Kementerian Koperasi dan UKM sudah membuat piloting konsep corporate farming melalui koperasi. Produk yang dicoba untuk didampingi adalah produk hortikultura dan kelapa sawit. Petani yang bergabung di koperasi dengan luas 1.000 hektar diharapkan bisa membangun pabrik kecil yang menghasilkan minyak makan merah. Saat ini, koperasi harus mengubah pola pikir agar tidak sekadar menua, tetapi juga tetap bisa mengikuti bisnis yang modern.
Jurus jitu
Terkait Hari Koperasi Nasional Ke-75 tahun ini, Teten menyatakan, pihaknya memiliki jurus jitu agar koperasi semakin digandrungi anak muda. Salah satunya dengan mengintegrasikan program pengembangan koperasi dengan Gerakan Revolusi Mental.
”Pemerintah terus menggelorakan gerakan Ayo Berkoperasi, yang terhubung dengan Program Gerakan Revolusi Mental. Tujuannya, meningkatkan literasi perkoperasian dan menarik minat generasi muda untuk berkoperasi,” kata Teten Masduki. Adapun Hari Koperasi tahun 2022 mengusung tema ”Transformasi Koperasi untuk Ekonomi Berkelanjutan” dengan tagline Ayo Berkoperasi.
Sebagai agen pembangunan, kata Teten, generasi muda harus dibekali dengan pengalaman berusaha serta pembangunan karakter yang berbasis nilai gotong royong dan usaha bersama. Itu akan diperoleh melalui koperasi.
Karena itu, dukungan regulasi menjadi langkah penting agar koperasi terus diminati, serta menciptakan ekosistem bisnis yang dinamis, adaptif, dan akomodatif bagi kepentingan anggota dan masyarakat.
”Pemerintah melakukan pembaruan regulasi perkoperasian berupa Peraturan Menteri Koperasi dan UKM Nomor 8 Tahun 2021 tentang Koperasi dengan Model Multi Pihak, sebagai salah satu pilihan kelembagaan koperasi berbasis kelompok,” jelas Teten.
Selain itu, penyusunan regulasi pengganti Undang-Undang Nomor 25 Tahun 1992 tentang Perkoperasian menjadi prioritas dengan penguatan substansi pada pengembangan ekosistem perkoperasian. Upaya itu antara lain ditempuh melalui kebijakan afirmatif yang memberikan kesempatan koperasi bergerak di berbagai sektor usaha dan tumbuh besar, penerapan koperasi multipihak terutama bagi pelaku start up, profesional, dan generasi muda, penerapan tata kelola yang baik, perlindungan anggota, serta penanganan dan mitigasi terhadap koperasi bermasalah.

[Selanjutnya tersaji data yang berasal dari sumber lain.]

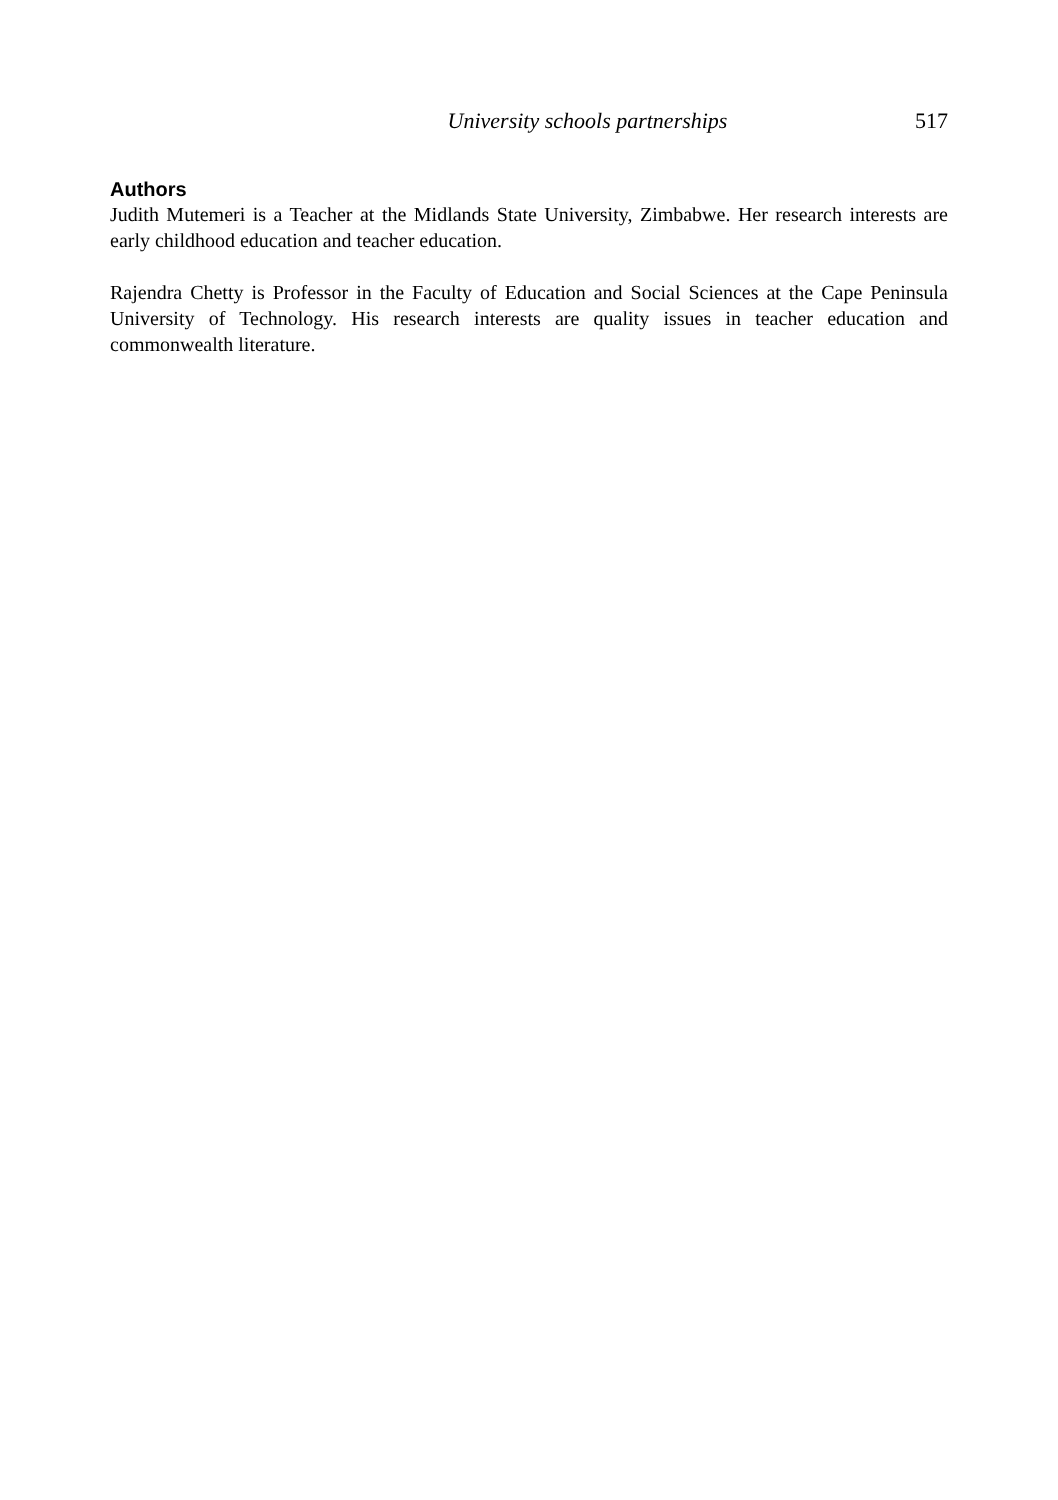University schools partnerships 517
Authors
Judith Mutemeri is a Teacher at the Midlands State University, Zimbabwe. Her research interests are early childhood education and teacher education.
Rajendra Chetty is Professor in the Faculty of Education and Social Sciences at the Cape Peninsula University of Technology. His research interests are quality issues in teacher education and commonwealth literature.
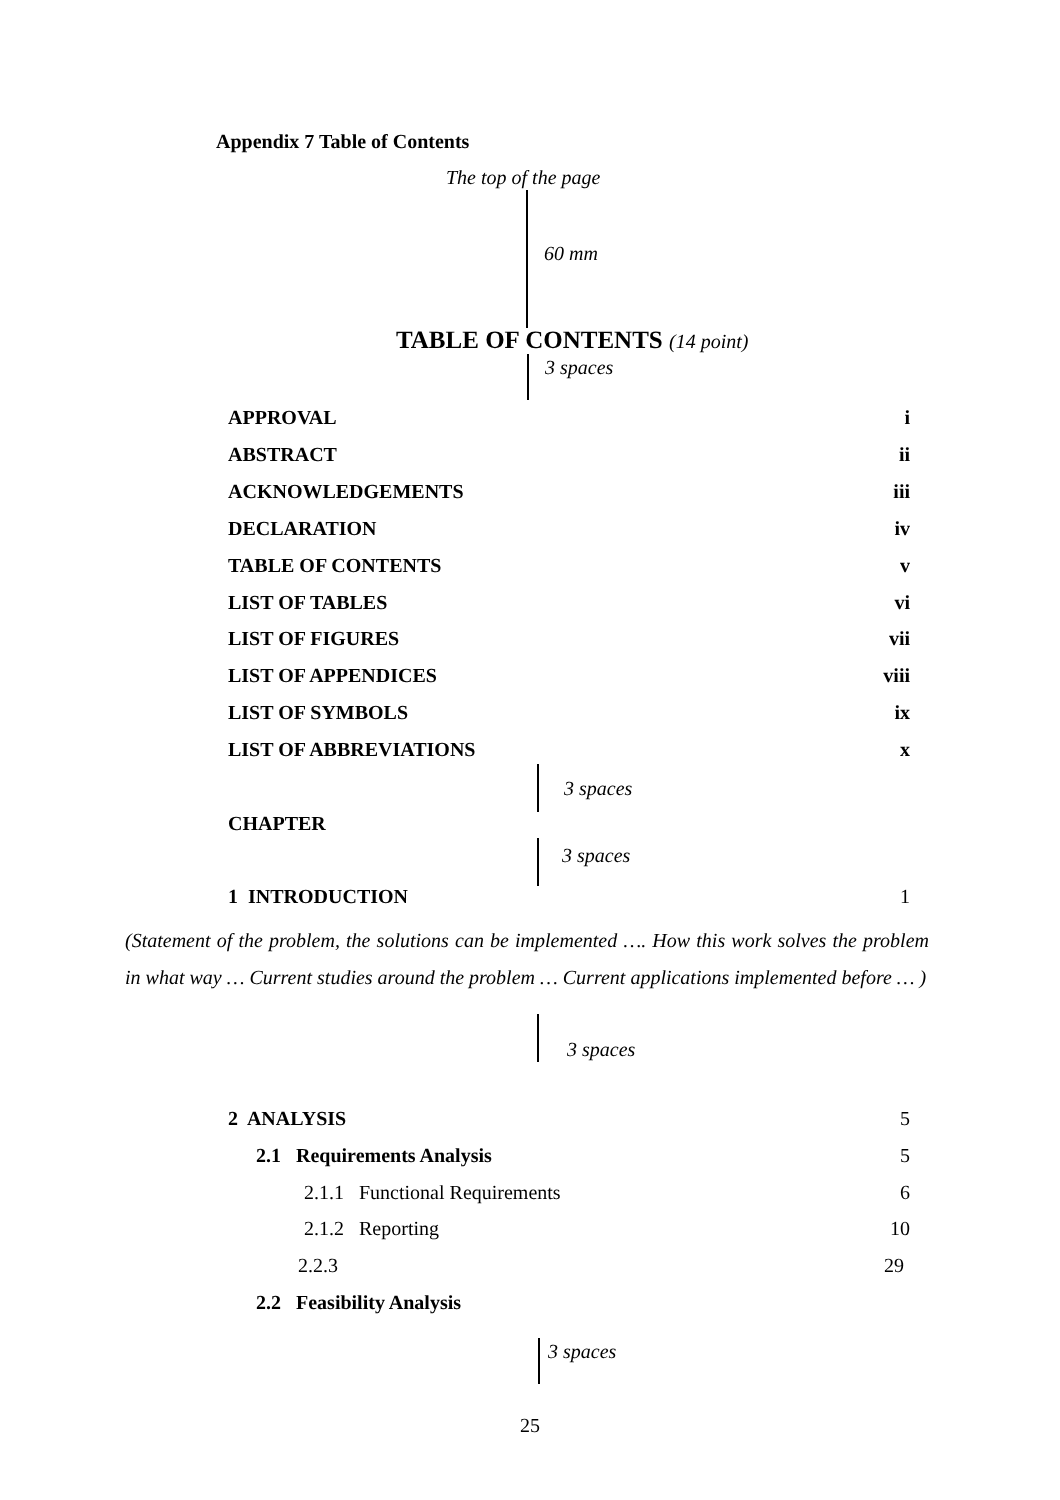Appendix 7 Table of Contents
The top of the page
60 mm
TABLE OF CONTENTS (14 point)
3 spaces
APPROVAL i
ABSTRACT ii
ACKNOWLEDGEMENTS iii
DECLARATION iv
TABLE OF CONTENTS v
LIST OF TABLES vi
LIST OF FIGURES vii
LIST OF APPENDICES viii
LIST OF SYMBOLS ix
LIST OF ABBREVIATIONS x
3 spaces
CHAPTER
3 spaces
1 INTRODUCTION 1
(Statement of the problem, the solutions can be implemented …. How this work solves the problem in what way … Current studies around the problem … Current applications implemented before … )
3 spaces
2 ANALYSIS 5
2.1 Requirements Analysis 5
2.1.1 Functional Requirements 6
2.1.2 Reporting 10
2.2.3 29
2.2 Feasibility Analysis
3 spaces
25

Teten menekankan fokus pemberdayaan koperasi saat ini menyasar sektor riil, sebagai sektor yang memiliki koefisien tumbuh tinggi dan potensi nilai tambah yang besar. Itu sejalan dengan program yang tertuang dalam Peraturan Presiden Nomor 18 Tahun 2020 tentang Rencana Pembangunan Jangka Menengah Nasional Tahun 2020-2024 yang berupaya mengembangkan korporatisasi petani dan nelayan (pangan) melalui koperasi guna mendukung kemandirian pangan nasional berbasis keunggulan komoditas lokal.
Beberapa proyek pilot yang sedang dijalankan sebagai manifestasi program korporatisasi petani dan nelayan (pangan) melalui koperasi adalah, pertama, pengembangan budidaya dan hilirisasi kacang koro, sebagai substitusi kacang kedelai yang sebagian besar masih diimpor.
Kedua, hilirisasi sawit rakyat berbasis koperasi untuk mengolah minyak makan merah sebagai alternatif minyak goreng. Ketiga, pendampingan bagi koperasi perikanan untuk memperbaiki tata kelola manajemen usaha dan peningkatan kapasitas produksi, perluasan akses pasar, dan peningkatan nilai tambah produk olahan perikanan.
”Keempat, pendampingan bagi koperasi pengelola rumah produksi bersama sehingga terjadi standardisasi produk, seperti komoditas minyak nilam, jahe, kayu, rotan, kelapa, dan daging sapi,” kata Teten.